I. Pendahuluan
Departemen Farmasi FKUI menyelenggarakan kegiatan Webinar dan Workshop Studi in Vivo pada riset bahan alam di FKUI, Salemba, Jakarta. Kegiatan ini diikuti oleh civitas akademika, klinisi dan juga sektor swasta industri. Dalam kegiatan yang berlangsung selama dua hari tersebut, diawali dengan kegiatan webinar yang dipandu oleh Prof. Dr. dr. Siti Farida, M.Kes., Ph.D. Berikut adalah pemateri dan materi yang disampaikan saat webinar hybrid.
Nama | Materi |
Dr. Dra. Puspita Eka Wuyung, MS | Penanganan dan Pengembangan Model Hewan Coba untuk Studi In Vivo |
Dr. apt. Desak Gede BK, M.Biomed | Pengembangan Sediaan Obat Herbal |
Setelah webinar, kemudian dilanjutkan dengan kegiatan workshop ELISA, ekstraksi dan sistem pengantaran bahan alam, serta formulasi sediaan herbal. Para peserta juga diajarkan bagaimana menentukan dosis pada Studi In Vitro dan In Vivo, dan bagaimana aplikasi dosis In Vitro ke In Vivo (Prakiraan/Hipotesis).
II. Workshop ELISA
ELISA adalah pengujian untuk mendeteksi peptida, protein, antibodi dan hormon serta juga digunakan dalam pengukuran atau kuantifikasi pada sampel. Prinsip pengujian ELISA adalah pengujian dilakukan pada polystyrene plate 96 dengan penambahan enzim pada sampel tertentu sehingga ikatan antara antigen dengan antibodi dapat dideteksi. Enzim akan mengubah substrat yang tidak berwarna menjadi produk yang berwarna, yang menunjukan adanya ikatan antara antigen dan antibodi. Tipe-tipe ELISA terdiri atas beberapa yakni direct, indirect, sandwich, dan competitive.

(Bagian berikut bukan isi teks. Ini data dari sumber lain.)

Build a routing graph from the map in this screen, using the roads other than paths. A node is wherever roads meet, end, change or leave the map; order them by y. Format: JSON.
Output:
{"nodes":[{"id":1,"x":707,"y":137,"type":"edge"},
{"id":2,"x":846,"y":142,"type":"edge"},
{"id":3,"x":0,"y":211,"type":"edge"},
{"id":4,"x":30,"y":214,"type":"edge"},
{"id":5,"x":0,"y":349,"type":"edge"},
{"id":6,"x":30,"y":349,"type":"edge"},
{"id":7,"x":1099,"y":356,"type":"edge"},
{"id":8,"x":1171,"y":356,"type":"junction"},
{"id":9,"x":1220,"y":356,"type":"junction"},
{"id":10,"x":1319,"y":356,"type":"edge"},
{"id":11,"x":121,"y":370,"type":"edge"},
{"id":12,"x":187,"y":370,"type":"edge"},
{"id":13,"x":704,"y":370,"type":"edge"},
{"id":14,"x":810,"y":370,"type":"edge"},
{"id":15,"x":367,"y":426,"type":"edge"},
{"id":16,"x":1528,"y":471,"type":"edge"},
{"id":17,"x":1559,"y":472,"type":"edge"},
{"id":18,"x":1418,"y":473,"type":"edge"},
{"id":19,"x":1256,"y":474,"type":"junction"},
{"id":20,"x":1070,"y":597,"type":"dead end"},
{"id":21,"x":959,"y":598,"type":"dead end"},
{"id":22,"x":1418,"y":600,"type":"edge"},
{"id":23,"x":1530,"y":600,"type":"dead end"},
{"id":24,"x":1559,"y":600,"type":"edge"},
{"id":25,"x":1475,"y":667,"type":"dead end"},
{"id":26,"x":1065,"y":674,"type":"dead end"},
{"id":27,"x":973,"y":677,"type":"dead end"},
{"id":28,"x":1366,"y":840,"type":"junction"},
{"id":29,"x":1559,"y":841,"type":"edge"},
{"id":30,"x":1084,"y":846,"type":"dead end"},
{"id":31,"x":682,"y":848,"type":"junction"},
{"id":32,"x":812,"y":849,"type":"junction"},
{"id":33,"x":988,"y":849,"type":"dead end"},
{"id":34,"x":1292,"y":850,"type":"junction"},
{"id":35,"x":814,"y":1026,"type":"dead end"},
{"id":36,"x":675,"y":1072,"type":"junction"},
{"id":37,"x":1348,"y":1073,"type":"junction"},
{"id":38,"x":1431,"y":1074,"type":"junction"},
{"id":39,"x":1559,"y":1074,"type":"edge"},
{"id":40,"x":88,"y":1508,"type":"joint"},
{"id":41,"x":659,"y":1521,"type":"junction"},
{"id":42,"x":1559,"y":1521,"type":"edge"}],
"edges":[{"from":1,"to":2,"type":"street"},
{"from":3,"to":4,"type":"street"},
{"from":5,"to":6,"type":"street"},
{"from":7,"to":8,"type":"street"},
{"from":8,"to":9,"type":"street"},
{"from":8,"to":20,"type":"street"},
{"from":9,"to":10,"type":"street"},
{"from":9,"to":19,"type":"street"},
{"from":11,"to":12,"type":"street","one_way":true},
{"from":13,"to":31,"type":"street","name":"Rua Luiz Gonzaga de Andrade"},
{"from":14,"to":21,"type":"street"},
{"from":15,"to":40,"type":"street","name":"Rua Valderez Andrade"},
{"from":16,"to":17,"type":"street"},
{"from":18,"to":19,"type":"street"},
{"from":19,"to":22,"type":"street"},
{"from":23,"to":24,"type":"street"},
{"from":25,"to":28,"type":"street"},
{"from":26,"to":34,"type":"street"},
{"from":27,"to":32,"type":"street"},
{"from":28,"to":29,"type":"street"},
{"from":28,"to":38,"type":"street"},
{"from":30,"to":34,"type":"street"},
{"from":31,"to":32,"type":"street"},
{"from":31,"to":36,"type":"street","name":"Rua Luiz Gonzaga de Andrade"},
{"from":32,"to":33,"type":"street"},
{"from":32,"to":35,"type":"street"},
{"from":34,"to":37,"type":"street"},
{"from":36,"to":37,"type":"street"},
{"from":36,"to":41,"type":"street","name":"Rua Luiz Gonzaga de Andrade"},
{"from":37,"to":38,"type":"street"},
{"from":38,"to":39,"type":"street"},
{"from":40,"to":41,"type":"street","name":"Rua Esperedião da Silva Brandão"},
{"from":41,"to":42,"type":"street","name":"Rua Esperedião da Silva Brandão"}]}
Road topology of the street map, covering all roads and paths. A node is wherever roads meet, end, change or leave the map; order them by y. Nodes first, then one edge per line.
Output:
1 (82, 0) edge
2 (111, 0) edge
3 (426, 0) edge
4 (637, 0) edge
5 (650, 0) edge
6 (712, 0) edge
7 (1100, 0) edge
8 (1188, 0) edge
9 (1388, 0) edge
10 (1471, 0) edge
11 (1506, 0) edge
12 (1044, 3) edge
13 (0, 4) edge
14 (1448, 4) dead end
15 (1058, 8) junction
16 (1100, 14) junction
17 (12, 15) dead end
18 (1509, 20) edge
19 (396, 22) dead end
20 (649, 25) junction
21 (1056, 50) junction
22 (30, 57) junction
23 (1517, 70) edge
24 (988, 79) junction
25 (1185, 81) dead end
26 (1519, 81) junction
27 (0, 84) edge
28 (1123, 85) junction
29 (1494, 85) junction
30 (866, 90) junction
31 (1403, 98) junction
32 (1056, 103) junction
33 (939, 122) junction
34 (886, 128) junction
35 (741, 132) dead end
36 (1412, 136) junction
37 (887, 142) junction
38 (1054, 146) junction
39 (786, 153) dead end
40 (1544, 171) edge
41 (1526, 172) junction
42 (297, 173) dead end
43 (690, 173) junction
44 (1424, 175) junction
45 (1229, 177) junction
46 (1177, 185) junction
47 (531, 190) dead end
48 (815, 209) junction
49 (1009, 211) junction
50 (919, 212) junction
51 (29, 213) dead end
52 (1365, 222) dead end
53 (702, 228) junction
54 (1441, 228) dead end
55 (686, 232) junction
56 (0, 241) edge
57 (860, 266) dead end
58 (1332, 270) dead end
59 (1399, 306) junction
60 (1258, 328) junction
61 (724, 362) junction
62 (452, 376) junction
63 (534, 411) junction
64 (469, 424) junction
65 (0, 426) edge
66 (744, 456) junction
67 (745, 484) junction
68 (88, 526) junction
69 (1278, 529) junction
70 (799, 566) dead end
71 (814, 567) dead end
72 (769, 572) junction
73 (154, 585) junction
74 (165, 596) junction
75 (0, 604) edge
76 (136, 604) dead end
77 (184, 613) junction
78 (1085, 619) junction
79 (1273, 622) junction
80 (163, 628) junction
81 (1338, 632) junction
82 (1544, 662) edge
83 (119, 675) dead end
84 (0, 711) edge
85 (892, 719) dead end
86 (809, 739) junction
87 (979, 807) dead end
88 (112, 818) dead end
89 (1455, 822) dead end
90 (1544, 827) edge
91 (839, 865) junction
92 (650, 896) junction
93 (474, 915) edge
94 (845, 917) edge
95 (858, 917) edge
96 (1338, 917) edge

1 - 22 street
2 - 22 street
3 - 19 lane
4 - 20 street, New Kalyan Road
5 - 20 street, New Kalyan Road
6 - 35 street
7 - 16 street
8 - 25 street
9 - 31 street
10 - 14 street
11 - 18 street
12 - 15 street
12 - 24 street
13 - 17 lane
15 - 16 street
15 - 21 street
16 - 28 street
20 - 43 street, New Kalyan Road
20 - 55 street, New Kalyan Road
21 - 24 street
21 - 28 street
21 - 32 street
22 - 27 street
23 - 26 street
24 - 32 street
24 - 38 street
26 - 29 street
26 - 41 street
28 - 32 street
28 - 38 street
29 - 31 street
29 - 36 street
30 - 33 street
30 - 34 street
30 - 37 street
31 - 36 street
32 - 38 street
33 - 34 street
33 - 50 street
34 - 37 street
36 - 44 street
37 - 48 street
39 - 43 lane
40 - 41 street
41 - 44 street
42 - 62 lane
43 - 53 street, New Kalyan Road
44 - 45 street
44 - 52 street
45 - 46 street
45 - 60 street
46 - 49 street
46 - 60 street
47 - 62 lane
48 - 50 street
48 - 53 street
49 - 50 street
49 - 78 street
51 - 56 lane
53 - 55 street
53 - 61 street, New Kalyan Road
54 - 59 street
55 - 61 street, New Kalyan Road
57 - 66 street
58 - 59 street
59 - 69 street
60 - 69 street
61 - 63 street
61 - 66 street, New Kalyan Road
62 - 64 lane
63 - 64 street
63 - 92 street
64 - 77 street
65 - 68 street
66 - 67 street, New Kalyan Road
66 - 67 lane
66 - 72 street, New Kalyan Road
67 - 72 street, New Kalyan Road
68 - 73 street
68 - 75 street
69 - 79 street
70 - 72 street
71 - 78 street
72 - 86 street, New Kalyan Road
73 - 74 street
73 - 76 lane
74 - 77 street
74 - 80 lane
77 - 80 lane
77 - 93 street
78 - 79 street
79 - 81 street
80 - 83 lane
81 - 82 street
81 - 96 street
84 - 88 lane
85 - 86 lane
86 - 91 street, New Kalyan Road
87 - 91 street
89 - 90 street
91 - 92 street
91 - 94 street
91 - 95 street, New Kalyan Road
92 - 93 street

Gambar 2. Pengenalan ELISA Kit brand Elabscience yang digunakan
(Dokumentasi Panitia, 2025)
ELISA yang digunakan dalam workshop ini adalah kit sandwich ELISA dari brand Elabscience untuk pengujian IL-6 (Interleukin 6) pada sampel Rat (E-EL-R0015). Adapun sampel yang digunakan berasal dari homogenat adiposa tikus. Dalam pengujian ini digunakan 7 well untuk standard, 1 well untuk blank, 3 well untuk sampel dan 1 well sampel ditambah standard sebagai kontrol positif.
Gambar 3. Kelompok Peserta ke-2 dalam workshop pengujian ELISA beserta tutor dari Departemen Farmasi Kedokteran FKUI dan PT Indogen Intertama
(Dokumentasi Panitia, 2025)
Adapun untuk prosedur kerja yang digunakan diadaptasi dari protokol kerja Elabscience dan disesuaikan (dimodifikasi) dengan waktu kegiatan yang tersedia. Berikut adalah gambaran protokol kerja yang dilakukan.
![]() Gambar 4. Sumur pada pengujian ELISA |
![]() Gambar 5. Hasil pembacaan pada ELISA Reader |
Setelah dilakukan pembacaan pada ELISA Reader, kemudian dilakukan diskusi terkait hasil yang didapat dari tiga kelompok peserta. Terkait hasil yang didapat dari ELISA Reader kemudian dapat diolah menggunakan aplikasi CurveExpert untuk menghasilkan Kurva Standar ELISA yang sesuai dengan perolehan data customer.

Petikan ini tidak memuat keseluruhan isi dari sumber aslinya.